Like the “emergents” Blount writes about, I wish that our interactions in church could go beyond repetition and into conversation. Indeed, I think that this move is at least partially what Jesus was talking about when he warned, “But when ye pray, use not vain repetitions” (Matthew 6:7).
But entering into a vital religious conversation is a lot like walking into a minefield. People’s views on religion are built on a multitude of experiences and interpretations of those experiences, most of which are deeply meaningful to the person and completely invisible to everyone else. To compound the problem, you have a multitude of your own thoughts and experiences that other people are unaware of.
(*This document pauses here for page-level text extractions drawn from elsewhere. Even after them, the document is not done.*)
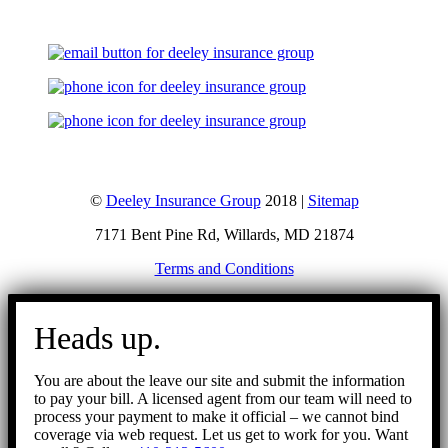
©
Deeley Insurance Group
2018 |
Sitemap
7171 Bent Pine Rd, Willards, MD 21874
Terms and Conditions
Go
to
Heads up.
Top
You are about the leave our site and submit the information
to pay your bill. A licensed agent from our team will need to
process your payment to make it official – we cannot bind
coverage via web request. Let us get to work for you. Want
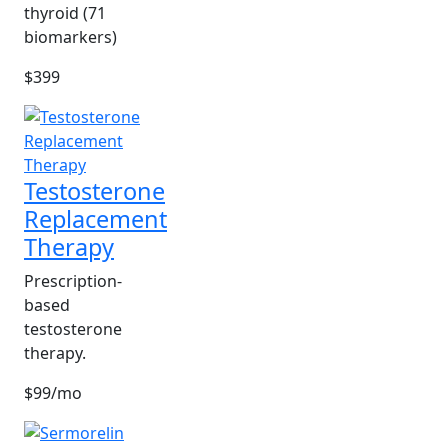
thyroid (71
biomarkers)
$399
Testosterone
Replacement
Therapy
Prescription-
based
testosterone
therapy.
$99/mo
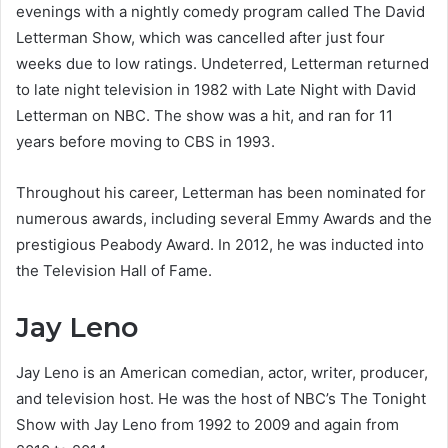
evenings with a nightly comedy program called The David
Letterman Show, which was cancelled after just four
weeks due to low ratings. Undeterred, Letterman returned
to late night television in 1982 with Late Night with David
Letterman on NBC. The show was a hit, and ran for 11
years before moving to CBS in 1993.
Throughout his career, Letterman has been nominated for
numerous awards, including several Emmy Awards and the
prestigious Peabody Award. In 2012, he was inducted into
the Television Hall of Fame.
Jay Leno
Jay Leno is an American comedian, actor, writer, producer,
and television host. He was the host of NBC’s The Tonight
Show with Jay Leno from 1992 to 2009 and again from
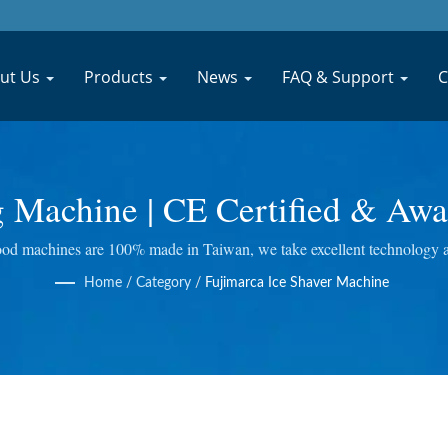
ut Us
Products
News
FAQ & Support
C
g Machine | CE Certified & Awa
inery Manufacturer | JYU FO
d machines are 100% made in Taiwan, we take excellent technology at E
ing Juicer and so on. We do quality control at every step, so we bring y
Home
/
Category
/
Fujimarca Ice Shaver Machine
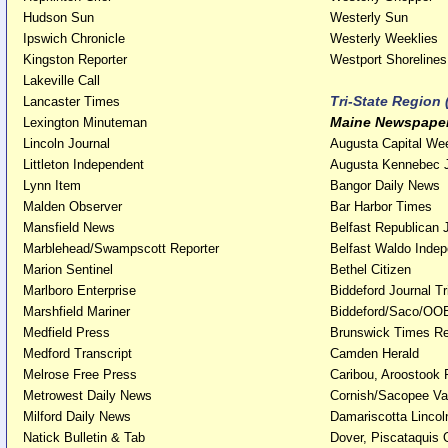
Hudson Sun
Westerly Sun
Ipswich Chronicle
Westerly Weeklies
Kingston Reporter
Westport Shoreli
Lakeville Call
Tri-State Region
Lancaster Times
Maine Newspape
Lexington Minuteman
Lincoln Journal
Augusta Capital We
Littleton Independent
Augusta Kennebec 
Lynn Item
Bangor Daily News
Malden Observer
Bar Harbor Times
Mansfield News
Belfast Republican 
Marblehead/Swampscott Reporter
Belfast Waldo Inde
Marion Sentinel
Bethel Citizen
Marlboro Enterprise
Biddeford Journal T
Marshfield Mariner
Biddeford/Saco/OOB
Medfield Press
Brunswick Times R
Medford Transcript
Camden Herald
Melrose Free Press
Caribou, Aroostook 
Metrowest Daily News
Cornish/Sacopee Val
Milford Daily News
Damariscotta Linco
Natick Bulletin & Tab
Dover, Piscataquis 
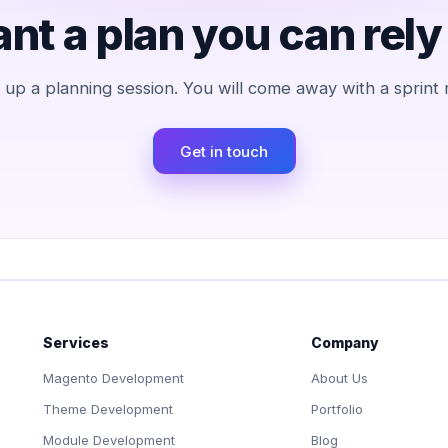
nt a plan you can rely
et up a planning session. You will come away with a sprint
Get in touch
Services
Company
Magento Development
About Us
Theme Development
Portfolio
Module Development
Blog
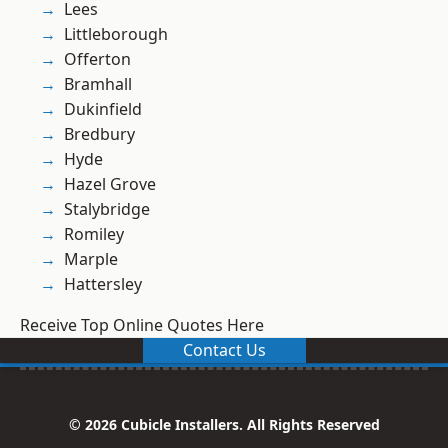
Lees
Littleborough
Offerton
Bramhall
Dukinfield
Bredbury
Hyde
Hazel Grove
Stalybridge
Romiley
Marple
Hattersley
Receive Top Online Quotes Here
Contact Us
© 2026 Cubicle Installers. All Rights Reserved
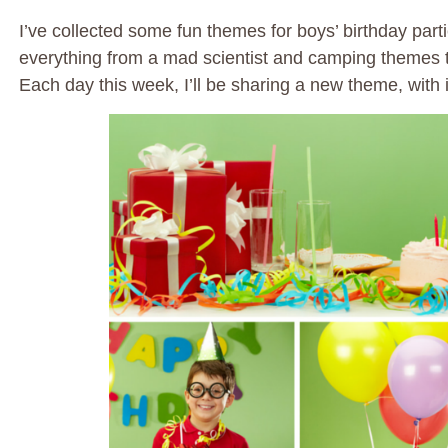
I’ve collected some fun themes for boys’ birthday partie
everything from a mad scientist and camping themes to
Each day this week, I’ll be sharing a new theme, with 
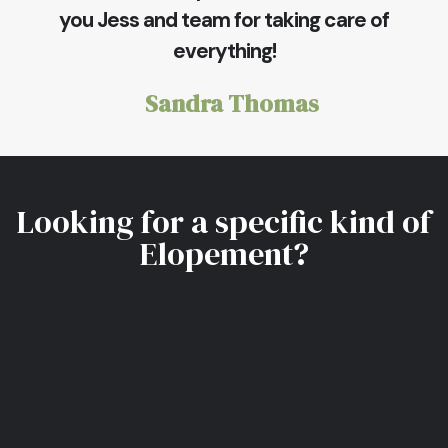
you Jess and team for taking care of
everything!
Sandra Thomas
Looking for a specific kind of
Elopement?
For example, while talking with a friend, I mentioned how frightened I had always been of God. Since he and I shared many similar attitudes toward religion, I assumed he would share this feeling. But instead, he was amazed. “I’ve never thought of God as anything but loving and supportive,” he responded.
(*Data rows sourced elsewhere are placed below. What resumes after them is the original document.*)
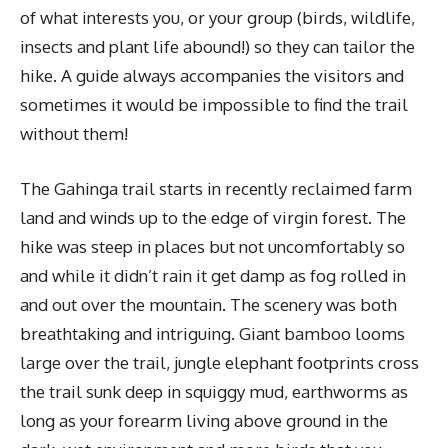
of what interests you, or your group (birds, wildlife,
insects and plant life abound!) so they can tailor the
hike. A guide always accompanies the visitors and
sometimes it would be impossible to find the trail
without them!
The Gahinga trail starts in recently reclaimed farm
land and winds up to the edge of virgin forest. The
hike was steep in places but not uncomfortably so
and while it didn’t rain it get damp as fog rolled in
and out over the mountain. The scenery was both
breathtaking and intriguing. Giant bamboo looms
large over the trail, jungle elephant footprints cross
the trail sunk deep in squiggy mud, earthworms as
long as your forearm living above ground in the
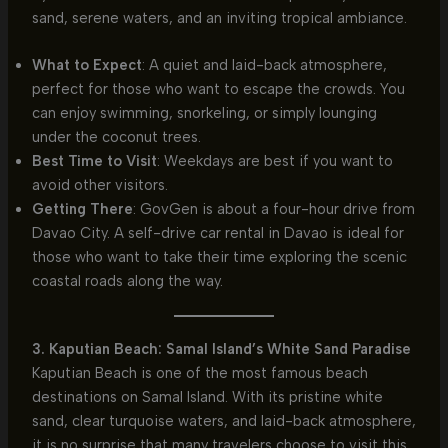
sand, serene waters, and an inviting tropical ambiance.
What to Expect
: A quiet and laid-back atmosphere,
perfect for those who want to escape the crowds. You
can enjoy swimming, snorkeling, or simply lounging
under the coconut trees.
Best Time to Visit
: Weekdays are best if you want to
avoid other visitors.
Getting There
: GovGen is about a four-hour drive from
Davao City. A self-drive car rental in Davao is ideal for
those who want to take their time exploring the scenic
coastal roads along the way.
3. Kaputian Beach: Samal Island’s White Sand Paradise
Kaputian Beach is one of the most famous beach
destinations on Samal Island. With its pristine white
sand, clear turquoise waters, and laid-back atmosphere,
it is no surprise that many travelers choose to visit this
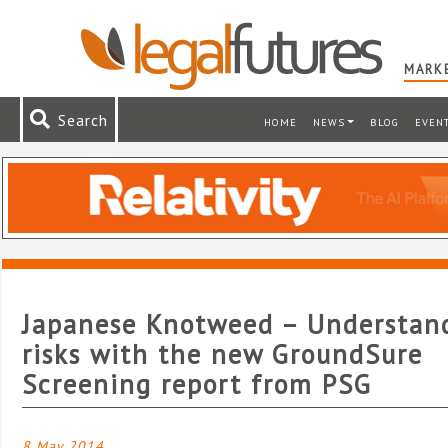
MARKE
Search
HOME
NEWS
BLOG
EVEN
Japanese Knotweed – Understan
risks with the new GroundSure
Screening report from PSG
8 May 2014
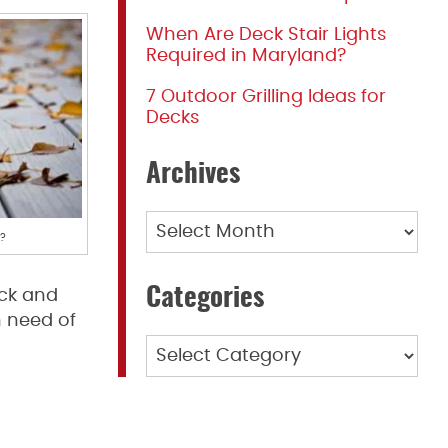
When Are Deck Stair Lights
Required in Maryland?
7 Outdoor Grilling Ideas for
Decks
Archives
Archives
s?
Categories
eck and
n need of
Categories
It is differences like these that tend to trip up conversation. And if that conversation is trying to achieve a goal, these differences can easily derail it all together. I think this is the reason why the brother in my priesthood class was so willing to accept that we are a church of repetition. If we enter a church classroom aware that there are strict limitations on what you can say (it must stay within the delimitations of the lesson, it must not be speculation, it must have some kind of recent authoritative precedence), then we can affirm the community’s basic rules and teachings without the messiness of encountering the deep differences in each person.
M. Scott Peck wrote about this difficulty in his book The Different Drum: Community Making and Peace, where he argues that if one is trying to build a healthy community, the group will start in pseudo-community (everyone has their happy faces on; they avoid difficult issues) but descend into chaos once differences start to arise. Most groups will respond to the chaos by retreating to the safety of pseudo-community. However, if the group wants to get beyond the chaos, its members must “empty” themselves: of their need to be right, of their ideology, of their need to “convert” or “heal” someone in the group. In other words, they have to let go of most of the things they use to identify themselves. It’s a kind of death.
But out of this death, you receive a community, which Peck describes as “a laboratory for personal disarmament,” and “a group of all leaders,” where the people are egoless, contemplative, and able to “fight gracefully.”
It seems to me that the emergents Blount describes are looking for this kind of community. But apparently the way there is fraught with difficulty—probably more so than what we encounter in the church of repetition. I think it’s still worth a try, though.